Saved data entries

###

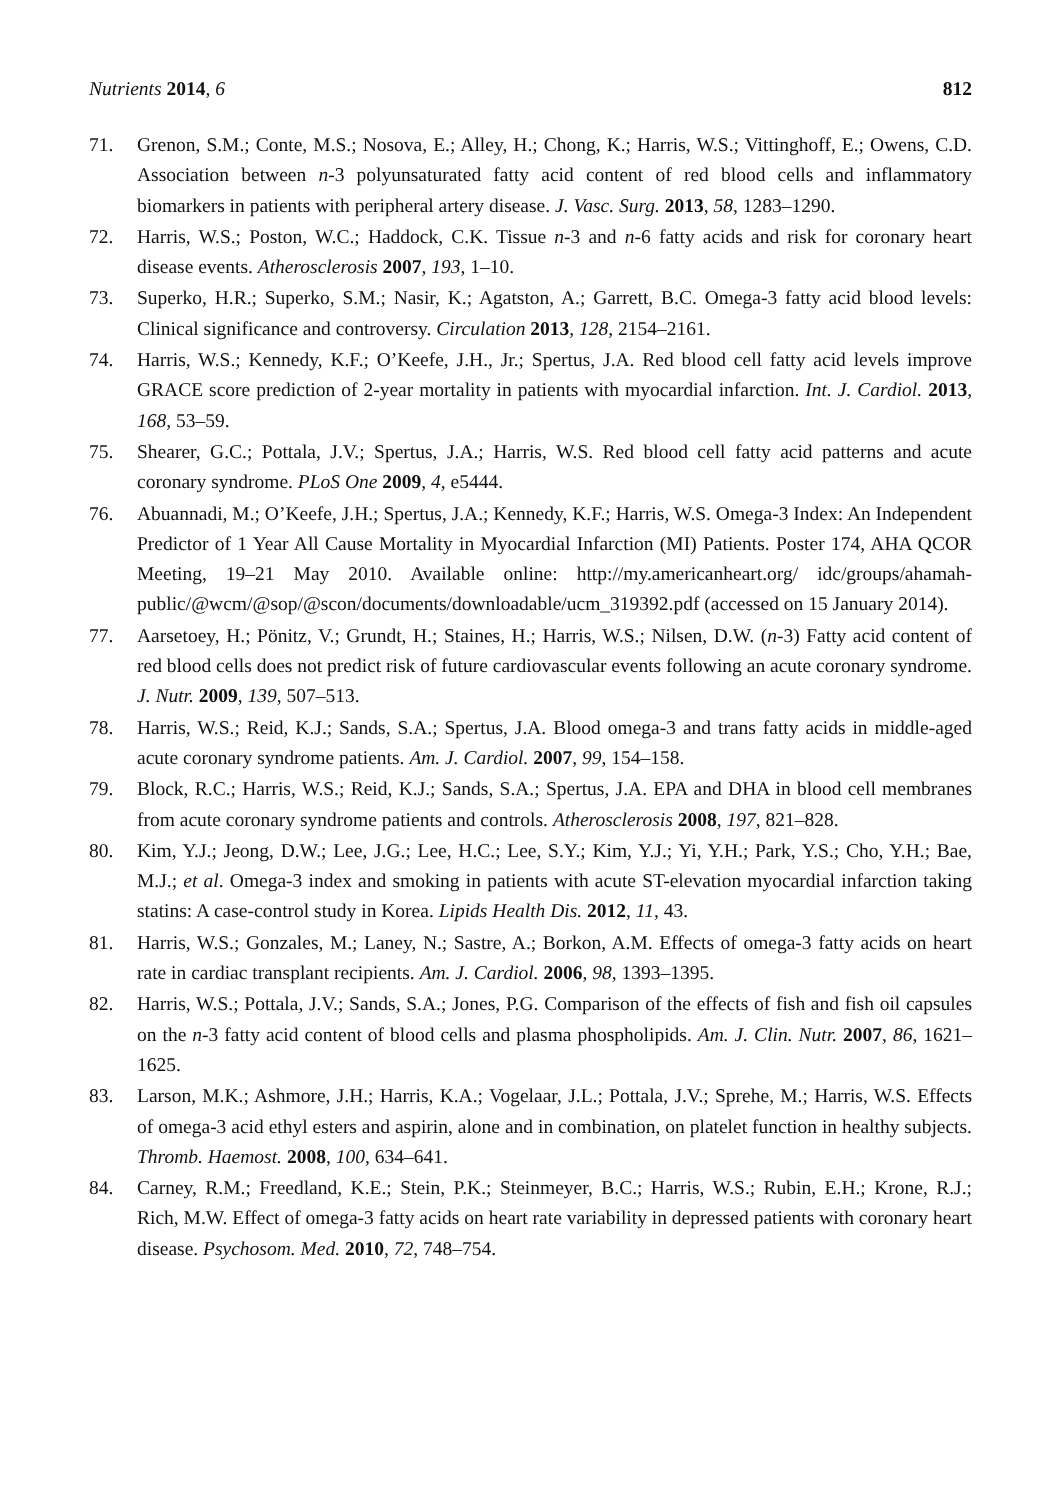Nutrients 2014, 6 812
71. Grenon, S.M.; Conte, M.S.; Nosova, E.; Alley, H.; Chong, K.; Harris, W.S.; Vittinghoff, E.; Owens, C.D. Association between n-3 polyunsaturated fatty acid content of red blood cells and inflammatory biomarkers in patients with peripheral artery disease. J. Vasc. Surg. 2013, 58, 1283–1290.
72. Harris, W.S.; Poston, W.C.; Haddock, C.K. Tissue n-3 and n-6 fatty acids and risk for coronary heart disease events. Atherosclerosis 2007, 193, 1–10.
73. Superko, H.R.; Superko, S.M.; Nasir, K.; Agatston, A.; Garrett, B.C. Omega-3 fatty acid blood levels: Clinical significance and controversy. Circulation 2013, 128, 2154–2161.
74. Harris, W.S.; Kennedy, K.F.; O’Keefe, J.H., Jr.; Spertus, J.A. Red blood cell fatty acid levels improve GRACE score prediction of 2-year mortality in patients with myocardial infarction. Int. J. Cardiol. 2013, 168, 53–59.
75. Shearer, G.C.; Pottala, J.V.; Spertus, J.A.; Harris, W.S. Red blood cell fatty acid patterns and acute coronary syndrome. PLoS One 2009, 4, e5444.
76. Abuannadi, M.; O’Keefe, J.H.; Spertus, J.A.; Kennedy, K.F.; Harris, W.S. Omega-3 Index: An Independent Predictor of 1 Year All Cause Mortality in Myocardial Infarction (MI) Patients. Poster 174, AHA QCOR Meeting, 19–21 May 2010. Available online: http://my.americanheart.org/ idc/groups/ahamah-public/@wcm/@sop/@scon/documents/downloadable/ucm_319392.pdf (accessed on 15 January 2014).
77. Aarsetoey, H.; Pönitz, V.; Grundt, H.; Staines, H.; Harris, W.S.; Nilsen, D.W. (n-3) Fatty acid content of red blood cells does not predict risk of future cardiovascular events following an acute coronary syndrome. J. Nutr. 2009, 139, 507–513.
78. Harris, W.S.; Reid, K.J.; Sands, S.A.; Spertus, J.A. Blood omega-3 and trans fatty acids in middle-aged acute coronary syndrome patients. Am. J. Cardiol. 2007, 99, 154–158.
79. Block, R.C.; Harris, W.S.; Reid, K.J.; Sands, S.A.; Spertus, J.A. EPA and DHA in blood cell membranes from acute coronary syndrome patients and controls. Atherosclerosis 2008, 197, 821–828.
80. Kim, Y.J.; Jeong, D.W.; Lee, J.G.; Lee, H.C.; Lee, S.Y.; Kim, Y.J.; Yi, Y.H.; Park, Y.S.; Cho, Y.H.; Bae, M.J.; et al. Omega-3 index and smoking in patients with acute ST-elevation myocardial infarction taking statins: A case-control study in Korea. Lipids Health Dis. 2012, 11, 43.
81. Harris, W.S.; Gonzales, M.; Laney, N.; Sastre, A.; Borkon, A.M. Effects of omega-3 fatty acids on heart rate in cardiac transplant recipients. Am. J. Cardiol. 2006, 98, 1393–1395.
82. Harris, W.S.; Pottala, J.V.; Sands, S.A.; Jones, P.G. Comparison of the effects of fish and fish oil capsules on the n-3 fatty acid content of blood cells and plasma phospholipids. Am. J. Clin. Nutr. 2007, 86, 1621–1625.
83. Larson, M.K.; Ashmore, J.H.; Harris, K.A.; Vogelaar, J.L.; Pottala, J.V.; Sprehe, M.; Harris, W.S. Effects of omega-3 acid ethyl esters and aspirin, alone and in combination, on platelet function in healthy subjects. Thromb. Haemost. 2008, 100, 634–641.
84. Carney, R.M.; Freedland, K.E.; Stein, P.K.; Steinmeyer, B.C.; Harris, W.S.; Rubin, E.H.; Krone, R.J.; Rich, M.W. Effect of omega-3 fatty acids on heart rate variability in depressed patients with coronary heart disease. Psychosom. Med. 2010, 72, 748–754.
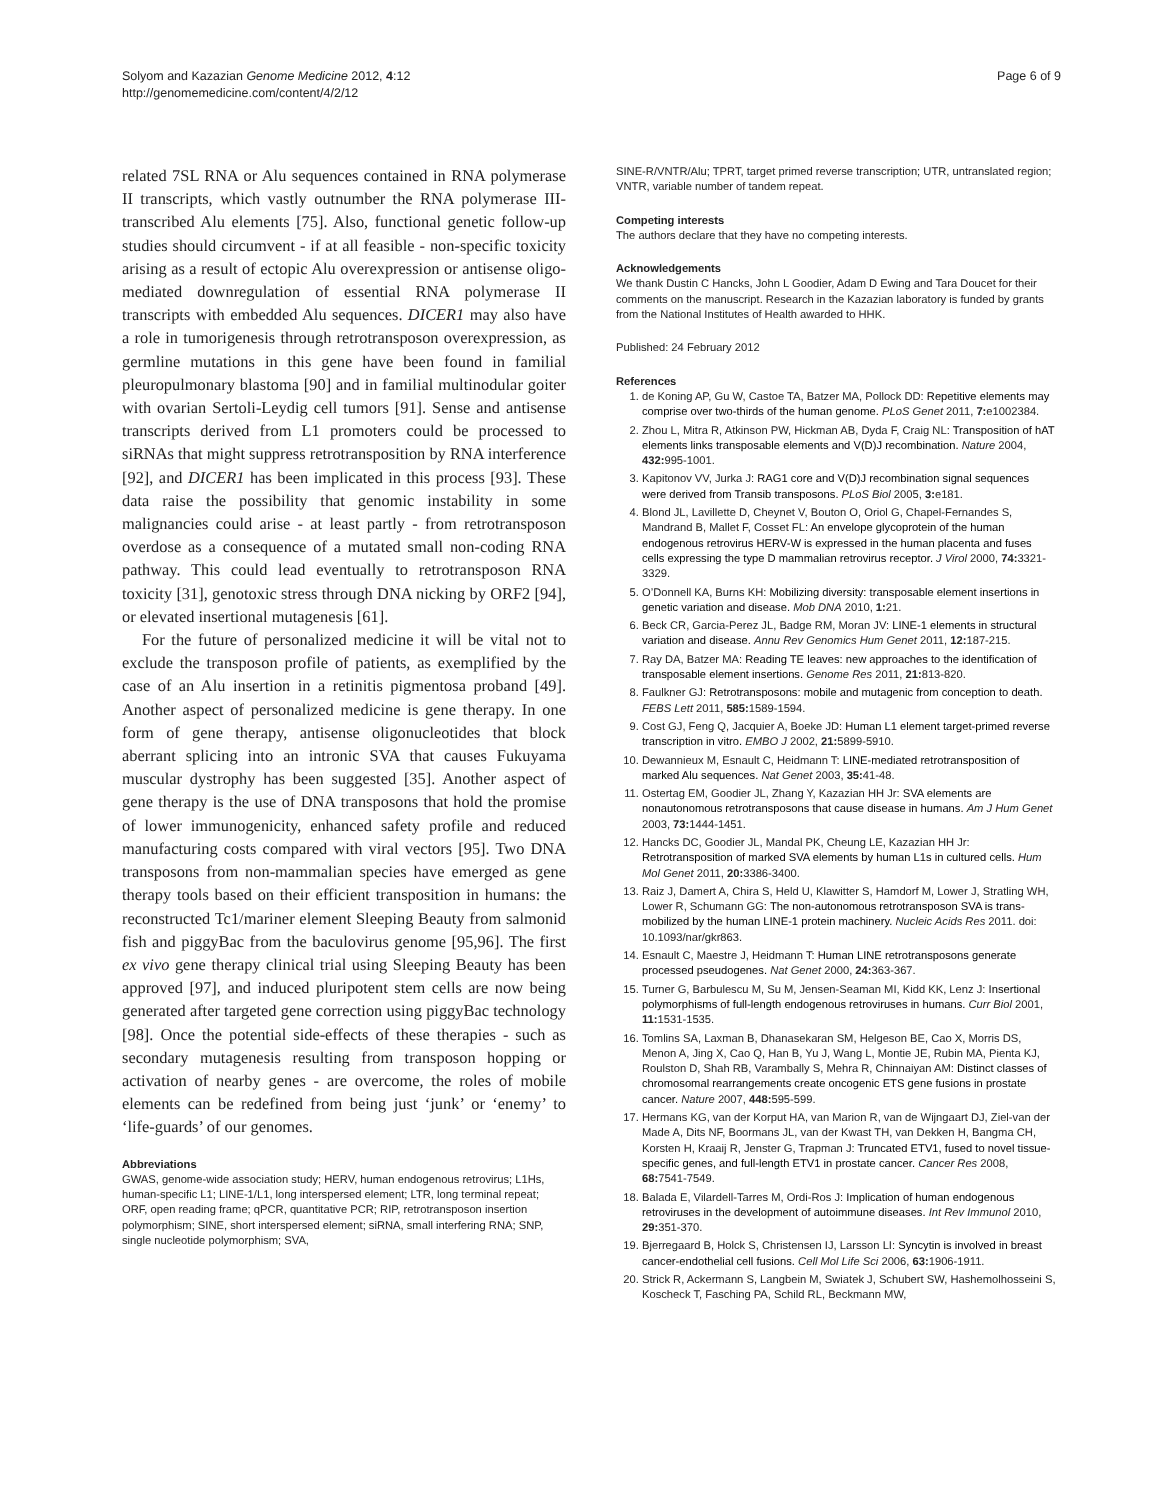Solyom and Kazazian Genome Medicine 2012, 4:12
http://genomemedicine.com/content/4/2/12
Page 6 of 9
related 7SL RNA or Alu sequences contained in RNA polymerase II transcripts, which vastly outnumber the RNA polymerase III-transcribed Alu elements [75]. Also, functional genetic follow-up studies should circumvent - if at all feasible - non-specific toxicity arising as a result of ectopic Alu overexpression or antisense oligo-mediated downregulation of essential RNA polymerase II transcripts with embedded Alu sequences. DICER1 may also have a role in tumorigenesis through retrotransposon overexpression, as germline mutations in this gene have been found in familial pleuropulmonary blastoma [90] and in familial multinodular goiter with ovarian Sertoli-Leydig cell tumors [91]. Sense and antisense transcripts derived from L1 promoters could be processed to siRNAs that might suppress retrotransposition by RNA interference [92], and DICER1 has been implicated in this process [93]. These data raise the possibility that genomic instability in some malignancies could arise - at least partly - from retrotransposon overdose as a consequence of a mutated small non-coding RNA pathway. This could lead eventually to retrotransposon RNA toxicity [31], genotoxic stress through DNA nicking by ORF2 [94], or elevated insertional mutagenesis [61].
For the future of personalized medicine it will be vital not to exclude the transposon profile of patients, as exemplified by the case of an Alu insertion in a retinitis pigmentosa proband [49]. Another aspect of personalized medicine is gene therapy. In one form of gene therapy, antisense oligonucleotides that block aberrant splicing into an intronic SVA that causes Fukuyama muscular dystrophy has been suggested [35]. Another aspect of gene therapy is the use of DNA transposons that hold the promise of lower immunogenicity, enhanced safety profile and reduced manufacturing costs compared with viral vectors [95]. Two DNA transposons from non-mammalian species have emerged as gene therapy tools based on their efficient transposition in humans: the reconstructed Tc1/mariner element Sleeping Beauty from salmonid fish and piggyBac from the baculovirus genome [95,96]. The first ex vivo gene therapy clinical trial using Sleeping Beauty has been approved [97], and induced pluripotent stem cells are now being generated after targeted gene correction using piggyBac technology [98]. Once the potential side-effects of these therapies - such as secondary mutagenesis resulting from transposon hopping or activation of nearby genes - are overcome, the roles of mobile elements can be redefined from being just ‘junk’ or ‘enemy’ to ‘life-guards’ of our genomes.
Abbreviations
GWAS, genome-wide association study; HERV, human endogenous retrovirus; L1Hs, human-specific L1; LINE-1/L1, long interspersed element; LTR, long terminal repeat; ORF, open reading frame; qPCR, quantitative PCR; RIP, retrotransposon insertion polymorphism; SINE, short interspersed element; siRNA, small interfering RNA; SNP, single nucleotide polymorphism; SVA,
SINE-R/VNTR/Alu; TPRT, target primed reverse transcription; UTR, untranslated region; VNTR, variable number of tandem repeat.
Competing interests
The authors declare that they have no competing interests.
Acknowledgements
We thank Dustin C Hancks, John L Goodier, Adam D Ewing and Tara Doucet for their comments on the manuscript. Research in the Kazazian laboratory is funded by grants from the National Institutes of Health awarded to HHK.
Published: 24 February 2012
References
1. de Koning AP, Gu W, Castoe TA, Batzer MA, Pollock DD: Repetitive elements may comprise over two-thirds of the human genome. PLoS Genet 2011, 7: e1002384.
2. Zhou L, Mitra R, Atkinson PW, Hickman AB, Dyda F, Craig NL: Transposition of hAT elements links transposable elements and V(D)J recombination. Nature 2004, 432: 995-1001.
3. Kapitonov VV, Jurka J: RAG1 core and V(D)J recombination signal sequences were derived from Transib transposons. PLoS Biol 2005, 3: e181.
4. Blond JL, Lavillette D, Cheynet V, Bouton O, Oriol G, Chapel-Fernandes S, Mandrand B, Mallet F, Cosset FL: An envelope glycoprotein of the human endogenous retrovirus HERV-W is expressed in the human placenta and fuses cells expressing the type D mammalian retrovirus receptor. J Virol 2000, 74: 3321-3329.
5. O’Donnell KA, Burns KH: Mobilizing diversity: transposable element insertions in genetic variation and disease. Mob DNA 2010, 1: 21.
6. Beck CR, Garcia-Perez JL, Badge RM, Moran JV: LINE-1 elements in structural variation and disease. Annu Rev Genomics Hum Genet 2011, 12: 187-215.
7. Ray DA, Batzer MA: Reading TE leaves: new approaches to the identification of transposable element insertions. Genome Res 2011, 21: 813-820.
8. Faulkner GJ: Retrotransposons: mobile and mutagenic from conception to death. FEBS Lett 2011, 585: 1589-1594.
9. Cost GJ, Feng Q, Jacquier A, Boeke JD: Human L1 element target-primed reverse transcription in vitro. EMBO J 2002, 21: 5899-5910.
10. Dewannieux M, Esnault C, Heidmann T: LINE-mediated retrotransposition of marked Alu sequences. Nat Genet 2003, 35: 41-48.
11. Ostertag EM, Goodier JL, Zhang Y, Kazazian HH Jr: SVA elements are nonautonomous retrotransposons that cause disease in humans. Am J Hum Genet 2003, 73: 1444-1451.
12. Hancks DC, Goodier JL, Mandal PK, Cheung LE, Kazazian HH Jr: Retrotransposition of marked SVA elements by human L1s in cultured cells. Hum Mol Genet 2011, 20: 3386-3400.
13. Raiz J, Damert A, Chira S, Held U, Klawitter S, Hamdorf M, Lower J, Stratling WH, Lower R, Schumann GG: The non-autonomous retrotransposon SVA is trans-mobilized by the human LINE-1 protein machinery. Nucleic Acids Res 2011. doi: 10.1093/nar/gkr863.
14. Esnault C, Maestre J, Heidmann T: Human LINE retrotransposons generate processed pseudogenes. Nat Genet 2000, 24: 363-367.
15. Turner G, Barbulescu M, Su M, Jensen-Seaman MI, Kidd KK, Lenz J: Insertional polymorphisms of full-length endogenous retroviruses in humans. Curr Biol 2001, 11: 1531-1535.
16. Tomlins SA, Laxman B, Dhanasekaran SM, Helgeson BE, Cao X, Morris DS, Menon A, Jing X, Cao Q, Han B, Yu J, Wang L, Montie JE, Rubin MA, Pienta KJ, Roulston D, Shah RB, Varambally S, Mehra R, Chinnaiyan AM: Distinct classes of chromosomal rearrangements create oncogenic ETS gene fusions in prostate cancer. Nature 2007, 448: 595-599.
17. Hermans KG, van der Korput HA, van Marion R, van de Wijngaart DJ, Ziel-van der Made A, Dits NF, Boormans JL, van der Kwast TH, van Dekken H, Bangma CH, Korsten H, Kraaij R, Jenster G, Trapman J: Truncated ETV1, fused to novel tissue-specific genes, and full-length ETV1 in prostate cancer. Cancer Res 2008, 68: 7541-7549.
18. Balada E, Vilardell-Tarres M, Ordi-Ros J: Implication of human endogenous retroviruses in the development of autoimmune diseases. Int Rev Immunol 2010, 29: 351-370.
19. Bjerregaard B, Holck S, Christensen IJ, Larsson LI: Syncytin is involved in breast cancer-endothelial cell fusions. Cell Mol Life Sci 2006, 63: 1906-1911.
20. Strick R, Ackermann S, Langbein M, Swiatek J, Schubert SW, Hashemolhosseini S, Koscheck T, Fasching PA, Schild RL, Beckmann MW,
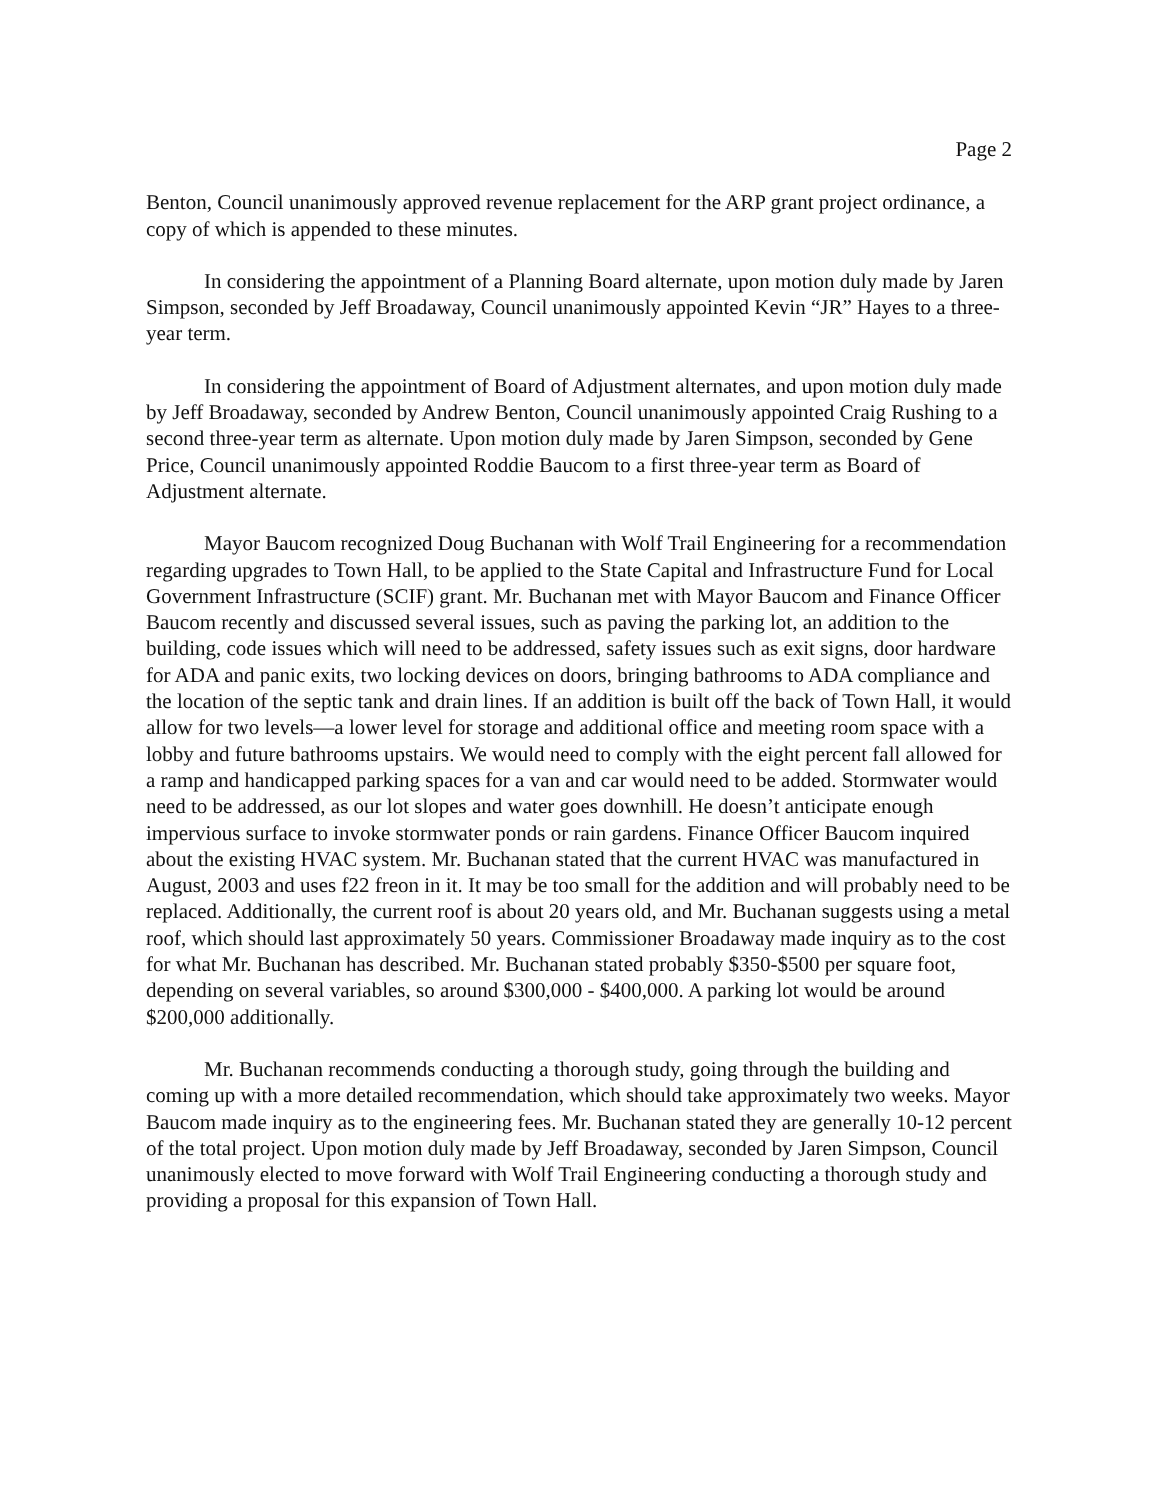Page 2
Benton, Council unanimously approved revenue replacement for the ARP grant project ordinance, a copy of which is appended to these minutes.
In considering the appointment of a Planning Board alternate, upon motion duly made by Jaren Simpson, seconded by Jeff Broadaway, Council unanimously appointed Kevin “JR” Hayes to a three-year term.
In considering the appointment of Board of Adjustment alternates, and upon motion duly made by Jeff Broadaway, seconded by Andrew Benton, Council unanimously appointed Craig Rushing to a second three-year term as alternate. Upon motion duly made by Jaren Simpson, seconded by Gene Price, Council unanimously appointed Roddie Baucom to a first three-year term as Board of Adjustment alternate.
Mayor Baucom recognized Doug Buchanan with Wolf Trail Engineering for a recommendation regarding upgrades to Town Hall, to be applied to the State Capital and Infrastructure Fund for Local Government Infrastructure (SCIF) grant. Mr. Buchanan met with Mayor Baucom and Finance Officer Baucom recently and discussed several issues, such as paving the parking lot, an addition to the building, code issues which will need to be addressed, safety issues such as exit signs, door hardware for ADA and panic exits, two locking devices on doors, bringing bathrooms to ADA compliance and the location of the septic tank and drain lines. If an addition is built off the back of Town Hall, it would allow for two levels—a lower level for storage and additional office and meeting room space with a lobby and future bathrooms upstairs. We would need to comply with the eight percent fall allowed for a ramp and handicapped parking spaces for a van and car would need to be added. Stormwater would need to be addressed, as our lot slopes and water goes downhill. He doesn’t anticipate enough impervious surface to invoke stormwater ponds or rain gardens. Finance Officer Baucom inquired about the existing HVAC system. Mr. Buchanan stated that the current HVAC was manufactured in August, 2003 and uses f22 freon in it. It may be too small for the addition and will probably need to be replaced. Additionally, the current roof is about 20 years old, and Mr. Buchanan suggests using a metal roof, which should last approximately 50 years. Commissioner Broadaway made inquiry as to the cost for what Mr. Buchanan has described. Mr. Buchanan stated probably $350-$500 per square foot, depending on several variables, so around $300,000 - $400,000. A parking lot would be around $200,000 additionally.
Mr. Buchanan recommends conducting a thorough study, going through the building and coming up with a more detailed recommendation, which should take approximately two weeks. Mayor Baucom made inquiry as to the engineering fees. Mr. Buchanan stated they are generally 10-12 percent of the total project. Upon motion duly made by Jeff Broadaway, seconded by Jaren Simpson, Council unanimously elected to move forward with Wolf Trail Engineering conducting a thorough study and providing a proposal for this expansion of Town Hall.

###

**What you should do**
The answer must be the lines of the entries above, written out exactly from the first through the one with "74. Harris, W.S.;", and no pictures.

**Response box**
Nutrients 2014, 6 812
71. Grenon, S.M.; Conte, M.S.; Nosova, E.; Alley, H.; Chong, K.; Harris, W.S.; Vittinghoff, E.; Owens, C.D. Association between n-3 polyunsaturated fatty acid content of red blood cells and inflammatory biomarkers in patients with peripheral artery disease. J. Vasc. Surg. 2013, 58, 1283–1290.
72. Harris, W.S.; Poston, W.C.; Haddock, C.K. Tissue n-3 and n-6 fatty acids and risk for coronary heart disease events. Atherosclerosis 2007, 193, 1–10.
73. Superko, H.R.; Superko, S.M.; Nasir, K.; Agatston, A.; Garrett, B.C. Omega-3 fatty acid blood levels: Clinical significance and controversy. Circulation 2013, 128, 2154–2161.
74. Harris, W.S.; Kennedy, K.F.; O’Keefe, J.H., Jr.; Spertus, J.A. Red blood cell fatty acid levels improve GRACE score prediction of 2-year mortality in patients with myocardial infarction. Int. J. Cardiol. 2013, 168, 53–59.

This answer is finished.